セイフウェイ 1986年、米国大手スーパーマーケット・チェーンを55億ドルで買収。
RJRナビスコ 1989年、米国食品・タバコメーカーのRJRナビスコを250億ドルで買収。

日本では他にどんな例がある?

西友 2020年11月16日、ウォルマートが2008年に完全子会社化した西友株の65%をKKRが取得し、20%を楽天が新規設立する子会社が取得、残る15%をウォルマートが保有を続けると報道されています。
日立物流 2022年4月21日、日立製作所より日立物流の株式を購入する交渉に入ったことが報道されています。

KKRの日本人関係者は誰?どんな経歴?

蓑田秀策 – KKR日本法人元会長

東京都出身。

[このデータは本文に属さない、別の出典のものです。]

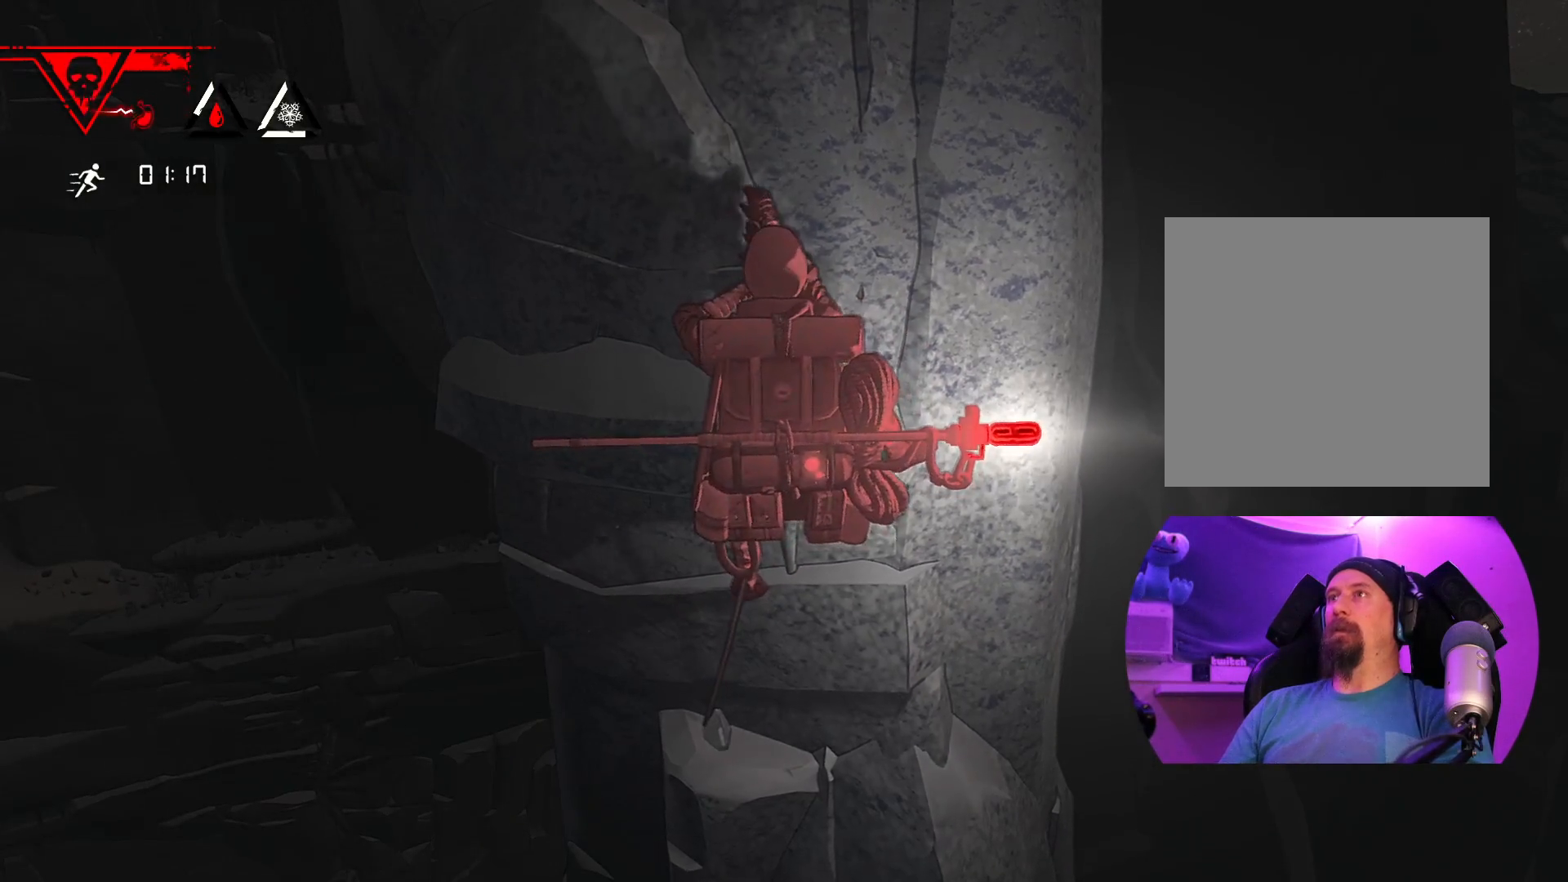
{"dt_ms": 500, "buttons": [], "left_stick": "up", "right_stick": "center", "events": [[133, "left_stick", "up-right"], [483, "left_stick", "up"]]}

1974年一橋大学経済学部卒業、日本興業銀行入行。
2007年、みずほコーポレート銀行を退社し、KKRに入社。KKRジャパンの共同最高経営責任者に就任、2009年からはKKRが買収した日本トイザらスの取締役を兼務。2013年4月、KKRジャパン代表取締役社長を退任し会長に就任。2014年12月、同社退職。

平野博文 – KKR日本法人社長

慶應義塾大学卒、シカゴ大学ブース・ビジネススクールにてMBA取得。
日興コーディアル取締役、社外取締役(西武ホールディングス、ベルシステム24、タワーレコードジャパンなど)
1999年から2006年まで日興プリンシパル・インベストメンツ会長
米系ターンアラウンド・コンサルティング会社のアリックスパートナーズアジアLLCで日本代表、日本航空や海外M&A案件のPMIに従事。
2013年4月にKKR入社。アジアプライベートエクイティ共同代表、KKRジャパン代表取締役社長。

ハイアット リージェンシー 東京(新宿)の状況

7施設は2021年3月31日にすでにクローズ

閉店・閉鎖された7施設の名称
・日本料理「佳香」・鉄板焼グリル・鮨「みやこ」・ブラッスリー「Vicky’s」・ラウンジ・ペストリーショップ・プール

希望退職も実施

ハイアットリージェンシー 東京を運営する、ホテル小田急で希望退職が実施されてきた

小田急の戦略

超高層ビル(新宿駅西口地区開発計画)

小田急電鉄は東京地下鉄株式会社、東急不動産株式会社と共に、小田急百貨店新宿店本館のあるエリアに地上 48 階、地下 5 階建て、高さ約 260 メートルの複合超高層ビルを建設する計画で10月にも着工予定。

資金需要の拡大

ハイアットリージェンシー 東京と隣接するオフィスビルの2棟合わせた売却額は1400億円規模とみられており、再開発に伴う資需要が売却の背景にあると考えられる。

まとめ

ハイアットリージェンシー東京は昭和 55 年に「ホテルセンチュリーハイアット」として開業し、日本初のハイアットホテルであることからも注目され人気を集めたホテルです。2001年3月30日からセンチュリーハイアット東京に、2007年10月1日からハイアット リージェンシー 東京にリブランドしました。
近年は新型コロナウイルス感染拡大による外出自粛などの影響を受け、稼働率が低下していたようです。今回、年間売り上げ2180億ドルと言われる巨大プライベート・エクイティ・ファンドKKRが買収する方向で調整していると報道されましたので、KKRとは何か。そして関係する日本人、そして小田急の戦略について調査しました。
日本の銀行と証券会社に在籍したことのある超エリート金融ビジネスマンが次々に代表を務めるKKR。一連の買収が日本にとって良いことなのか、これからも調査したいと思います。最後までお読みいただきありがとうございました。